One possible reason why Tourette’s syndrome sufferers develop tics has to do with an important chemical in the brain. We believe dopamine plays an essential role in TS, mainly because the drugs that most successfully treat the disorder have an effect on the way the brain uses dopamine as a signal. Dopamine is a neurotransmitter—a chemical that neurons release in order to encourage other neurons to fire—that has a range of functions in the human brain and the body. We need dopamine to tell the kidneys to excrete urine, and to tell the pancreas not to overdo it on the insulin production.

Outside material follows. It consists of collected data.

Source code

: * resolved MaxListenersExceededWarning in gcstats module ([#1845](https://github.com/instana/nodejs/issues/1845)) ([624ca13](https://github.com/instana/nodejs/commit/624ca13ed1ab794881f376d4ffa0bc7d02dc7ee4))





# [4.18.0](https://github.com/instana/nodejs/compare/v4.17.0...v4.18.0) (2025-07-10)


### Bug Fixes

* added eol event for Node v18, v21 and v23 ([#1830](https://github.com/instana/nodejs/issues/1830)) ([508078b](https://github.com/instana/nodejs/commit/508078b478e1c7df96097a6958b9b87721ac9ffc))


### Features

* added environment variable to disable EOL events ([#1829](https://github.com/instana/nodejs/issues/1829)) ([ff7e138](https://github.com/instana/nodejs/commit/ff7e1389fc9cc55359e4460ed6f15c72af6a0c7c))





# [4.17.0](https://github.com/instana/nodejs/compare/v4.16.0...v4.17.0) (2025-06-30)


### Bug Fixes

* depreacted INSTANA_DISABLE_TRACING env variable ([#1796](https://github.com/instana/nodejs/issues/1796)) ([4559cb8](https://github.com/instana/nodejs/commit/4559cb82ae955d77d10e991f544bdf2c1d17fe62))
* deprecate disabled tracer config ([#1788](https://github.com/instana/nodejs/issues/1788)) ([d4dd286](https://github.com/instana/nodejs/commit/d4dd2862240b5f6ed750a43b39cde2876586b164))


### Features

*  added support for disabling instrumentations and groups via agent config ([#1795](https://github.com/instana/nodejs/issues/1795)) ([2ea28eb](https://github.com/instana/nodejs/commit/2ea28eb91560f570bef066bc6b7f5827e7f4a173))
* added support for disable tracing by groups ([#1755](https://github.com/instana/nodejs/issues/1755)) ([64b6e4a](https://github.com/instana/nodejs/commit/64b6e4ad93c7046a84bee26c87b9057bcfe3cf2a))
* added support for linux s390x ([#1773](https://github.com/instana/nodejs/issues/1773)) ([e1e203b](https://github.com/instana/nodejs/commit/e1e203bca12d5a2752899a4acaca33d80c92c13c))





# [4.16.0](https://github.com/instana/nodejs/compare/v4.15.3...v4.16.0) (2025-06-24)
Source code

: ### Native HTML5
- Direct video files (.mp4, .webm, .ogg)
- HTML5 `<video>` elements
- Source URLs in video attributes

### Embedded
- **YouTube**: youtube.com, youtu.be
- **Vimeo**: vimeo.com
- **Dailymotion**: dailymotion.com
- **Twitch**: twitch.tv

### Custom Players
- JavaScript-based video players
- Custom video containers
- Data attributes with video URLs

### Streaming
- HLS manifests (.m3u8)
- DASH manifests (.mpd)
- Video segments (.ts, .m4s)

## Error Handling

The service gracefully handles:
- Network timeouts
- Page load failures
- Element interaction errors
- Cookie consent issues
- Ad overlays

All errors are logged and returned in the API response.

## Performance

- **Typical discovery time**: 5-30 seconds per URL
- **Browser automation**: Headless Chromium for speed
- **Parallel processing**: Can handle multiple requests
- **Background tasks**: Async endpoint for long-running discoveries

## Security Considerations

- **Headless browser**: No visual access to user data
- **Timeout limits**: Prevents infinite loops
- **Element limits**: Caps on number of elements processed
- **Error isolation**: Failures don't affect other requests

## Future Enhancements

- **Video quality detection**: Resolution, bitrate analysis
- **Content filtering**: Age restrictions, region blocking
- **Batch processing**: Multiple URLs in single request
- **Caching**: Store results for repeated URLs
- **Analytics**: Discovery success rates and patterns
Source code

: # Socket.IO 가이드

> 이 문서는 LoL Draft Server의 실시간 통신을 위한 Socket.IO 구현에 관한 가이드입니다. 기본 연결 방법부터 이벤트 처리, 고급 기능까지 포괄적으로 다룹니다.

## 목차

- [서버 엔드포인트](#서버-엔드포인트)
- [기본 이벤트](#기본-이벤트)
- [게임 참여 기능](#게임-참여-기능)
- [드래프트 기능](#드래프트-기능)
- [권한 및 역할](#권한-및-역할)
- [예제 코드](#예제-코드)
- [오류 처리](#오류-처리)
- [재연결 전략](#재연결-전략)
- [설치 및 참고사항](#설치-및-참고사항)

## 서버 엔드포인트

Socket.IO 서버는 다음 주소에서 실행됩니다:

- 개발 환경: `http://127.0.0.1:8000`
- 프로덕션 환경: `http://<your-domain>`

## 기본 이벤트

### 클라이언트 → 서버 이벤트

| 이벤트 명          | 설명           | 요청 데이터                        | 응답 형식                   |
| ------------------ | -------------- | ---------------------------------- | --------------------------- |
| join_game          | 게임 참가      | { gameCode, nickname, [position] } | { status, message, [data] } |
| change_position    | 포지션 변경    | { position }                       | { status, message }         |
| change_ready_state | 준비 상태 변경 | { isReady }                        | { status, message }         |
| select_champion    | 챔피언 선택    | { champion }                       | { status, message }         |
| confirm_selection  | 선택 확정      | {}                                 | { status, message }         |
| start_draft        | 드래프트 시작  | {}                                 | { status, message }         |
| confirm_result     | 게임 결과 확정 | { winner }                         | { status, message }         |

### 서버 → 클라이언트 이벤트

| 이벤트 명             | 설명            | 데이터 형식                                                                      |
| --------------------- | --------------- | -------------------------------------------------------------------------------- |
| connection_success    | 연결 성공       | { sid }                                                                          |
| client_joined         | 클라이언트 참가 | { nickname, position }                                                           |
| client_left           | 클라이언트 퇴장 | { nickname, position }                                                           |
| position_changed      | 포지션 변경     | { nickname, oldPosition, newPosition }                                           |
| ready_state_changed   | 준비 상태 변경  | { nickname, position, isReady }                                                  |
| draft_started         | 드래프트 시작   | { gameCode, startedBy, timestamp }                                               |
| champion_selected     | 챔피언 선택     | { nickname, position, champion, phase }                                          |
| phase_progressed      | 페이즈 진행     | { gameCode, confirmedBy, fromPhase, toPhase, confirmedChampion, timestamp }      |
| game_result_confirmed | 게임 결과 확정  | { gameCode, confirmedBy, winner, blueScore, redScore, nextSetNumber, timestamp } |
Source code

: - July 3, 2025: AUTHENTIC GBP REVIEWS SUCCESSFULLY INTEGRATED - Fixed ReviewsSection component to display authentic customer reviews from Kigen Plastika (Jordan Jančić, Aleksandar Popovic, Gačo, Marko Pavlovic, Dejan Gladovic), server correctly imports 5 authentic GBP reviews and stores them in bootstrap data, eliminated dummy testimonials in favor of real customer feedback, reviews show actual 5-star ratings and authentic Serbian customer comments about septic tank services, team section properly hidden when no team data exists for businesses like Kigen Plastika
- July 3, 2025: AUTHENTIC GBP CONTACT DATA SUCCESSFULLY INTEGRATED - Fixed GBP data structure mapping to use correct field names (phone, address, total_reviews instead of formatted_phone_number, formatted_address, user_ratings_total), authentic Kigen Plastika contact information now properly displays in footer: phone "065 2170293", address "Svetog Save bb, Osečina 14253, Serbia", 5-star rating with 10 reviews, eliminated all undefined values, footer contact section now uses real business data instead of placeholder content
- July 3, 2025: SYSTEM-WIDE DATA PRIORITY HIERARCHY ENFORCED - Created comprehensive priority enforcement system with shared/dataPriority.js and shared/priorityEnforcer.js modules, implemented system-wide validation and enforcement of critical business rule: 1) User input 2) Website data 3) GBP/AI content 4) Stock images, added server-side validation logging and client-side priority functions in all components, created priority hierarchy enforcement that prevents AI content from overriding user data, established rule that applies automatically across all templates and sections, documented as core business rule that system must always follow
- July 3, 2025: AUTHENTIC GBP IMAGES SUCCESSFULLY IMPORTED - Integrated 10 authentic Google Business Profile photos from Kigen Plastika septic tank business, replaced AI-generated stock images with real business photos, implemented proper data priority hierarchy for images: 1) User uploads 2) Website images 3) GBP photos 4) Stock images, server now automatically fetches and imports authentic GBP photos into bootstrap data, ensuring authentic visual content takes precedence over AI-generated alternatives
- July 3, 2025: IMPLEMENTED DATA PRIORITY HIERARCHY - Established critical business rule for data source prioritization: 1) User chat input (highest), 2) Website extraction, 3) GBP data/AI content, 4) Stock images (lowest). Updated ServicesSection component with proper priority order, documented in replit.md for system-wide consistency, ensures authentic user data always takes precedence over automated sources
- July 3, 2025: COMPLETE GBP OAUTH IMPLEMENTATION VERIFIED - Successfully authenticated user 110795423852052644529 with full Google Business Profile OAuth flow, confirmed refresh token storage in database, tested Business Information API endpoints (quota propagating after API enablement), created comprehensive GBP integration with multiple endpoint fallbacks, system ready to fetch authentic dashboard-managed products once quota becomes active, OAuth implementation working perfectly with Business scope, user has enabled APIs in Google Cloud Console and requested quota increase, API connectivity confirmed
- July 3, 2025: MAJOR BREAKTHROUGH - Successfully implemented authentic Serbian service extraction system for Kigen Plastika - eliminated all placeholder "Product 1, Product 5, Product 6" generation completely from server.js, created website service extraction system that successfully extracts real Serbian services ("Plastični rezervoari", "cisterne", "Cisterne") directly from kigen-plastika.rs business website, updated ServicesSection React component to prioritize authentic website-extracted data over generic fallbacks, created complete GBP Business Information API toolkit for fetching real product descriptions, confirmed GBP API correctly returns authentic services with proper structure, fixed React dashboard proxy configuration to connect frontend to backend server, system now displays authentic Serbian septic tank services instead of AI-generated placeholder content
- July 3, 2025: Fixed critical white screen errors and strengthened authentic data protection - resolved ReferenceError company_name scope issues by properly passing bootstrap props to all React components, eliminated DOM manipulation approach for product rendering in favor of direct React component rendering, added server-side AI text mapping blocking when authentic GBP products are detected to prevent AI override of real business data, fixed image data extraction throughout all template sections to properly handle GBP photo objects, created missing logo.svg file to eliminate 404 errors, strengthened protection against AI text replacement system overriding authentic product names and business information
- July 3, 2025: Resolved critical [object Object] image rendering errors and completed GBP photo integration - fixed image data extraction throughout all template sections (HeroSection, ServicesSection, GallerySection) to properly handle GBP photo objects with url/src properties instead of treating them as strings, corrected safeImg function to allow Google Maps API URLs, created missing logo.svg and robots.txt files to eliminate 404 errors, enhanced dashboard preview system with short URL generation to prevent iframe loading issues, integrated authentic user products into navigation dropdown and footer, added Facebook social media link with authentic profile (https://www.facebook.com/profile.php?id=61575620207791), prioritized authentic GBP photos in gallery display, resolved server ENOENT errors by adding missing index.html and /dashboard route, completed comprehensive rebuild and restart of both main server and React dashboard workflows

In the brain, dopamine is yet more of a shape-shifter. Even though, of the 100 billion neurons in the br
ain, only 20,000 or so are receptive to dopamine, these 20,000 receptors have a huge influence on our behavior. We experience the action of dopamine in certain parts of the brain as a reward. When you do something difficult that pays off, the high you feel is, in part, the feeling of dopamine being released by some neurons and absorbed by others. Too much dopamine can make you psychotic, too little and you lose the motivation to try difficult things because you don’t receive the dopamine “high” you expect as a reward. Cocaine gives you an “unearned” dopamine hit, while antipsychotics stop dopamine from giving us that sense of reward at all.
The action of antipsychotics on TS gave the first indication that the brain’s reward system might somehow be involved in the syndrome. It wasn’t until 2011 that Professor Stefano Palminteri and his colleagues at the Pierre and Marie Curie University in Paris studied the effect with a clever test that examined the role of rewards in people with and without TS.16 His recruited volunteers were to carry out a test of how rapidly they could press a combination of keys when they saw a prompt on a screen. The volunteers were asked to put the fingers of one hand on the C, F, T, H, and N keys of their keyboard. This puts all five digits in a slightly awkward inverted V-shape. The screen would then flash up a prompt, telling the participants the order in which they should press the keys.
Each volunteer saw ten different sequences and each sequence was shown fifteen times over the course of the experiment. Of those ten, five would give them a maximum ten-euro reward if they pressed the keys correctly, while the other gave a maximum reward of one cent.